Wiem, że to nie będzie pocieszenie dla Was, ale dla mnie zawsze :). Mam ten sam problem i nie jestem sam :). Koty nie trawią wody i basta. Mój kociak jechał w ulewnym deszczu w Niemczech w nocy - a środku cieplutko, muzyczka gra i nagle Kociak stwierdził iż trochę to mało sprawiedliwe, że on moknie a ja nie i wrzucił tryb awaryjny. Na parkingu stałem 4-5 godzin i jak wreszcie przyjechała laweta, to kot postanowił włączyć się w tryb zwykły... Za lawetę zapłaciłem, a auto pojechało do Austrii i z powrotem bez problemu.
Ale żeby nie było - w Polsce po odczycie OBD stwierdzono, że należy wymienić przepustnicę. Po wymianie auto jeździło jak marzenie... do kolejnej ulewy :) Teraz co prawda minęło już kilka potężnych ulew i od ponad pół roku ani razu się nie wywalił w tryb awaryjny, ale przynajmniej już nie będę miał w oczach połączenia paniki i przerażenia jakby co... :)

Dorsześ

  • Gość
Odp: Czy moj kot umiera...?
« Odpowiedź #10 dnia: Listopad 29, 2009, 19:31:54 pm »
Wszyscy mówicie tu o trybie awaryjnym... czym on się objawia?
To jakiś napis na wyświetlaczu czy co? :)

adam74

  • Gość
Odp: Czy moj kot umiera...?
« Odpowiedź #11 dnia: Listopad 30, 2009, 17:24:35 pm »
U mnie napis na wyświetlaczu: RESTRICTED PERFORMANCE, nie rozkręcisz więcej niż 3000 obrotów....

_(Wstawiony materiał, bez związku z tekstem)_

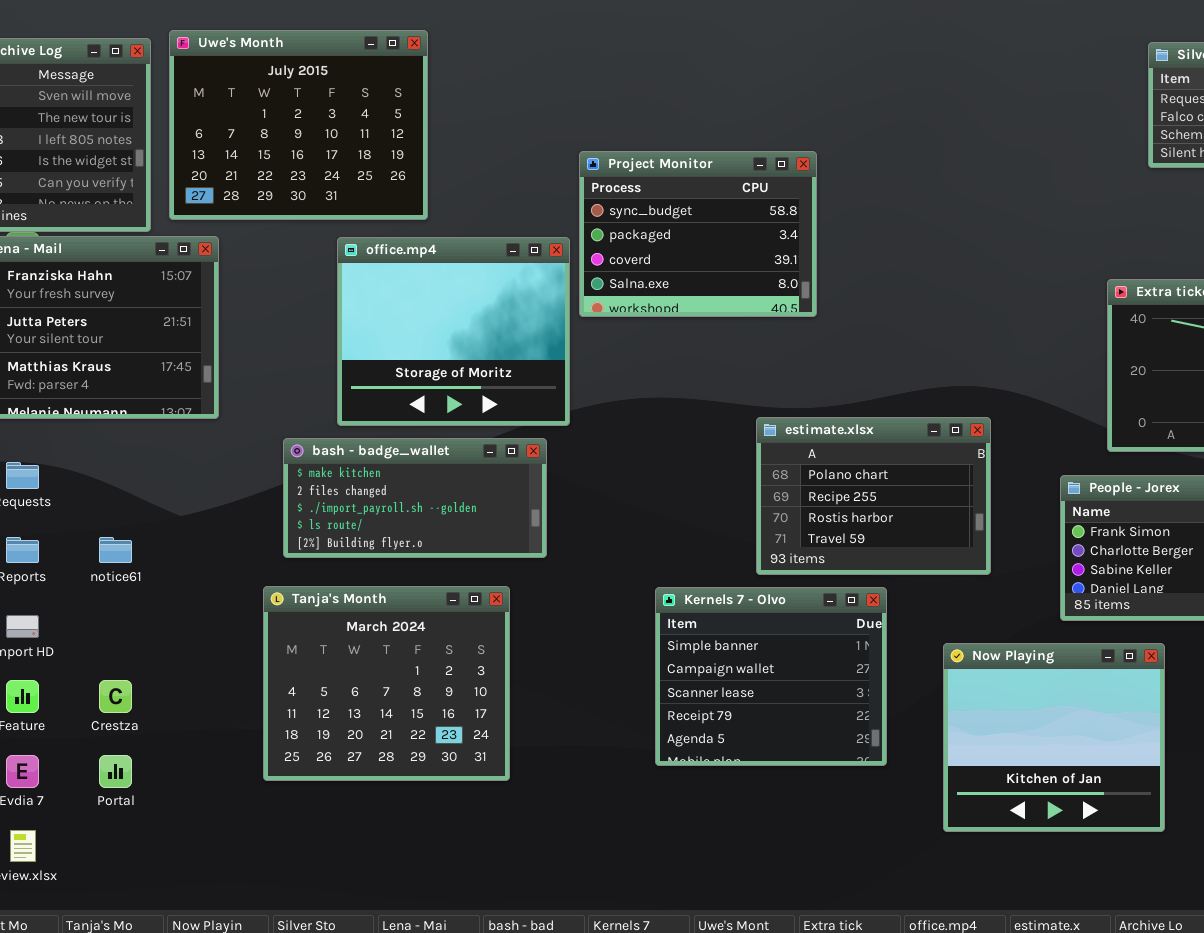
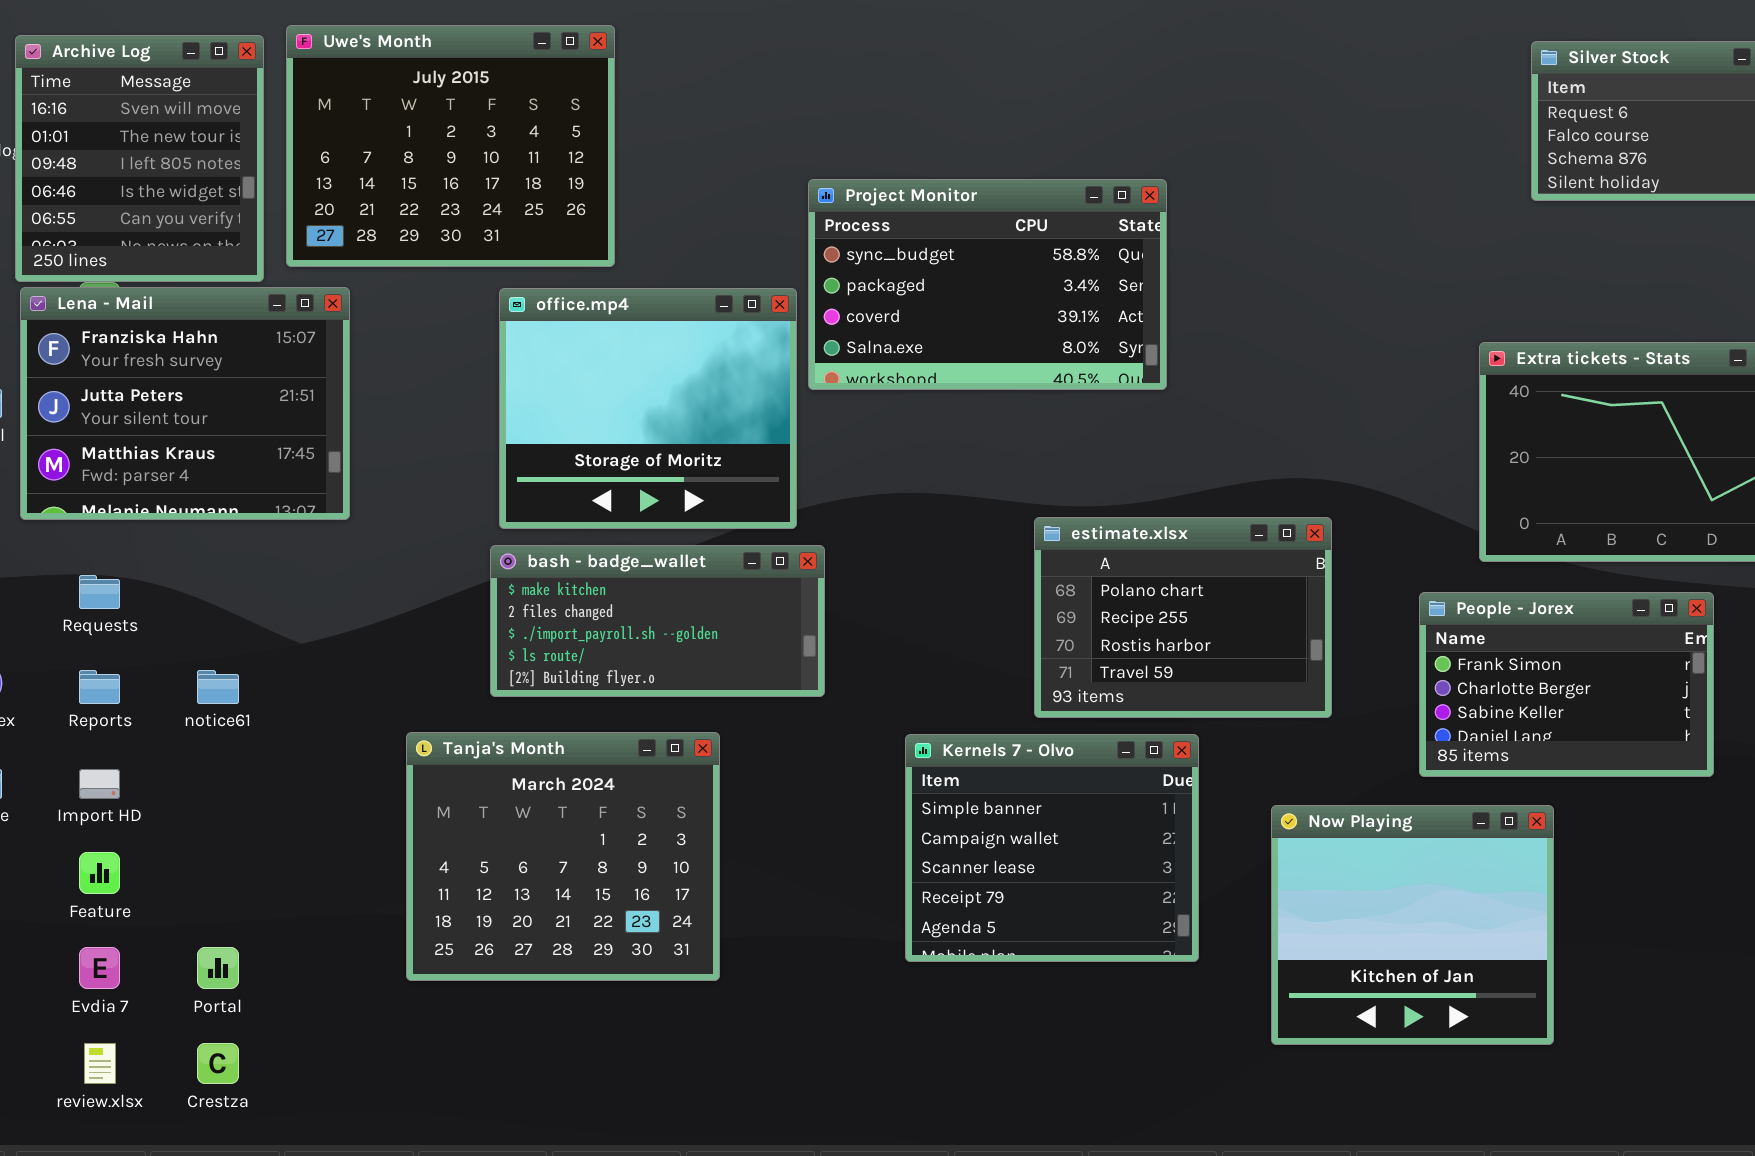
Project Monitor: [579,151,817,317] -> [808,179,1167,390], resized
bash - badge_wallet: [283,438,547,558] -> [490,545,825,697], moved
Crestza: [99,680,132,713] -> [197,1043,239,1084], moved

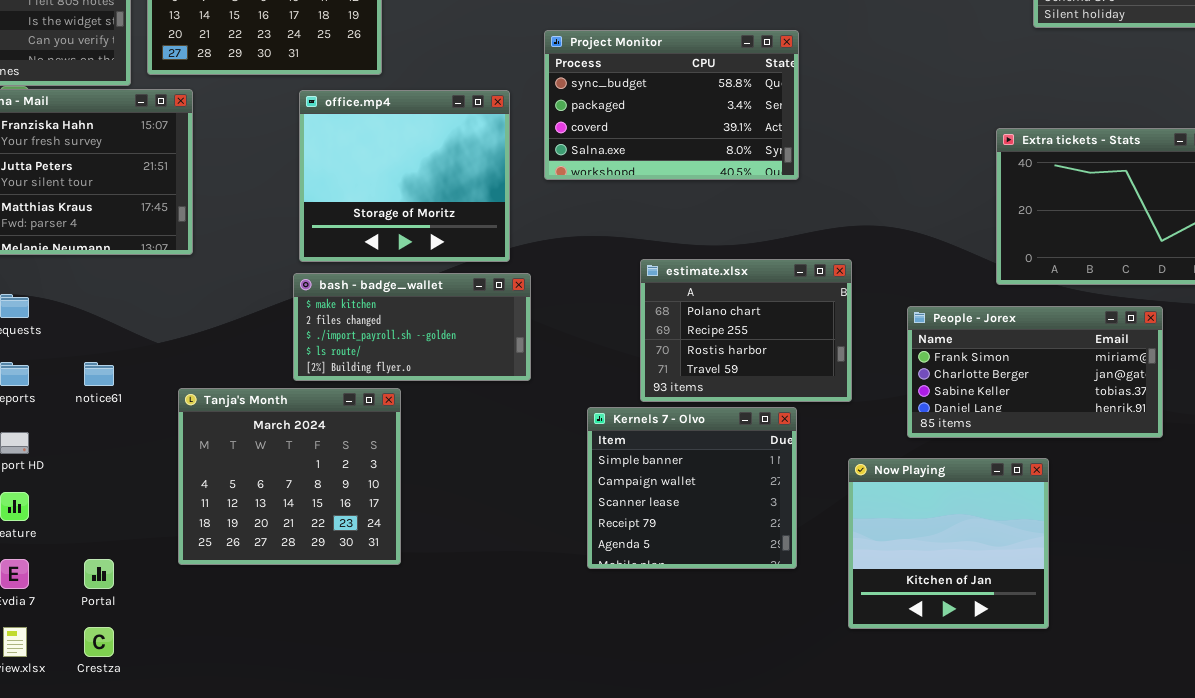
Project Monitor: [808,179,1167,390] -> [544,30,799,180], moved
estimate.xlsx: [1034,517,1332,718] -> [640,259,852,402], moved
People - Jorex: [1419,592,1714,777] -> [907,306,1163,438], resized
Tanja's Month: [406,732,720,981] -> [178,388,401,565], moved

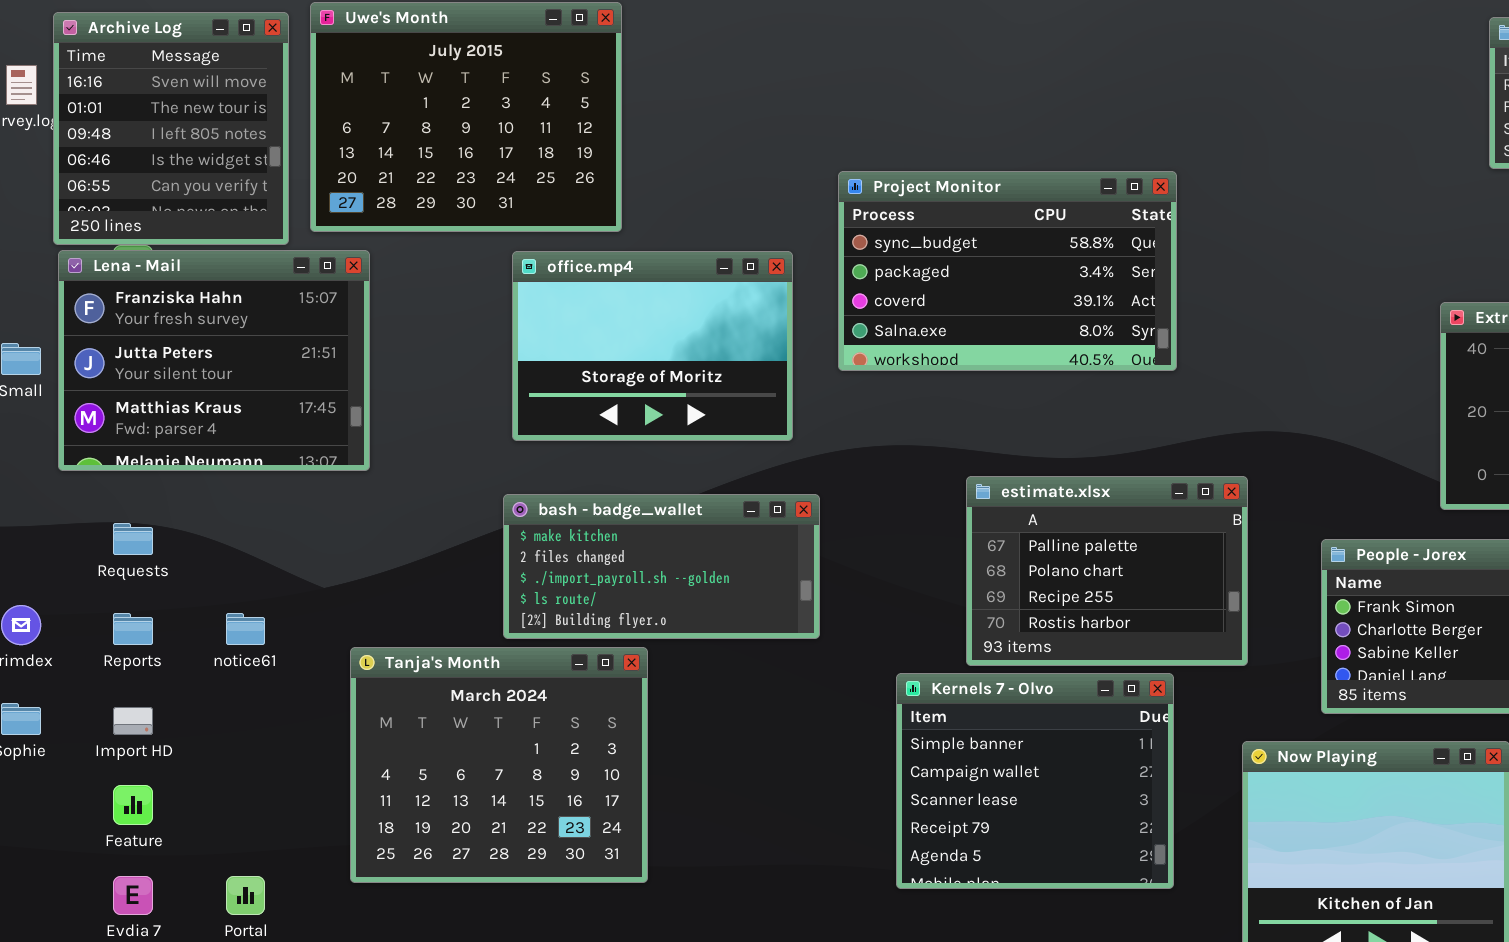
office.mp4: [299,90,510,262] -> [512,251,793,441], resized
estimate.xlsx: [640,259,852,402] -> [966,476,1248,666], scrolled up 1 row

Choć jak będziesz płynnie przyspieszał do dociągniesz i do 180  :-gwizd (tylko tak domniemam - nie testowałem)

Michel

  • Gość
Odp: Czy moj kot umiera...?
« Odpowiedź #12 dnia: Listopad 30, 2009, 20:12:26 pm »
To mój kot musi być jakiś wyjątkowy. W Walii leje nonstop, wszystko pływa a auto zawsze jedzie jak trzeba... Ciekaw jestem czy są roczniki, które bardziej cierpią na tą niedogodność.

Dorsześ

  • Gość
Odp: Czy moj kot umiera...?
« Odpowiedź #13 dnia: Listopad 30, 2009, 22:25:13 pm »
Wszystko możliwe, mój kot jest w zasadzie z początku produkcji a jak wiadomo w nowych modelach często i gęsto wiele rzeczy niedomaga.
Z kolejnymi rocznikami wiele niedogodności jest skutecznie usuwanych.